Interest rate hikes might have a knock-on effect on renovation budgets – observers

The current renovation boom hinges on expectations that price growth will last indefinitely, observers say

Interest rate hikes might have a knock-on effect on renovation budgets – observers

Renovation payments could become casualties of possible interest rate hikes, according to industry observers.

Most Canadians have been paying for their home renovations out of their own savings stashes or through home equity lines of credit (HELOC), according to BNN Bloomberg and RATESDOTCA. Total HELOC debt stood at approximately $226.6 billion as of the end of July, following a 56.7% annual increase in the second quarter.

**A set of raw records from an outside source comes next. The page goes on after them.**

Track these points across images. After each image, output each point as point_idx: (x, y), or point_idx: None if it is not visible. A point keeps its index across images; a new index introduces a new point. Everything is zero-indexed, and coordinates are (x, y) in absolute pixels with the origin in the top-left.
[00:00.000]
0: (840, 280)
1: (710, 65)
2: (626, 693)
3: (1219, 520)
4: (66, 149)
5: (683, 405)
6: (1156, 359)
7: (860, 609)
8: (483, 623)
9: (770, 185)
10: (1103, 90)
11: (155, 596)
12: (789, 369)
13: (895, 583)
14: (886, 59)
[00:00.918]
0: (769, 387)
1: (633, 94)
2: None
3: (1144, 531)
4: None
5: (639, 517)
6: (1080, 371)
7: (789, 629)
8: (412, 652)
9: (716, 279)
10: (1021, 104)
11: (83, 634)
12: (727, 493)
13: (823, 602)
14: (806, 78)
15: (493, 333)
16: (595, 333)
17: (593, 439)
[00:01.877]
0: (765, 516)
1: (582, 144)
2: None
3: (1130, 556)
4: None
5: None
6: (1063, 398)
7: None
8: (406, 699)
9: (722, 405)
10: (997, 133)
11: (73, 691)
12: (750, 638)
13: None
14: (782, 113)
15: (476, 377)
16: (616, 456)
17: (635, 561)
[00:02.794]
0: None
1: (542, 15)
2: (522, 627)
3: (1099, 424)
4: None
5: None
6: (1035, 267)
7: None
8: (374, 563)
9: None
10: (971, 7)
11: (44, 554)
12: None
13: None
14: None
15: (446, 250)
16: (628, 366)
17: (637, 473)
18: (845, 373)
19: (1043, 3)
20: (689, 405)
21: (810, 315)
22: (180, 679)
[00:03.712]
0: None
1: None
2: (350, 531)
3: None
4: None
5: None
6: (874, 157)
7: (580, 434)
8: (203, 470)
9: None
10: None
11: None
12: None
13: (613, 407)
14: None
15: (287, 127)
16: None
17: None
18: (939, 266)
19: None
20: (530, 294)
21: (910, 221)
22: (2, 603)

A major driver of the renovation boom is the expectation that current price growth trends will hold for the foreseeable future, said Winnipeg-based financial planner and investment manager Olayinka Brimoh.

“They’re assuming their house will keep rising in value, but you don’t know when you will be selling, or if there will be circumstances where you’re forced to sell your home,” Brimoh told The Globe and Mail.

Read more: Falling lumber prices and their impact on the mortgage industry

Another reason for the growing popularity of renovations is the addition of amenities, Hamilton-based agent Reisha Dass said.

“I can’t tell you how often I have buyers looking for pools,” Dass said. “[Before], when you had a house with a pool, it was a niche item … The upkeep didn’t make sense for people. Now, it’s so desirable.”

Amid predictions that rates will begin rising in earnest by mid-2022, homeowners need to adjust their budgets accordingly so that they can fully pay off their renovation debts ahead of the hikes, Brimoh said.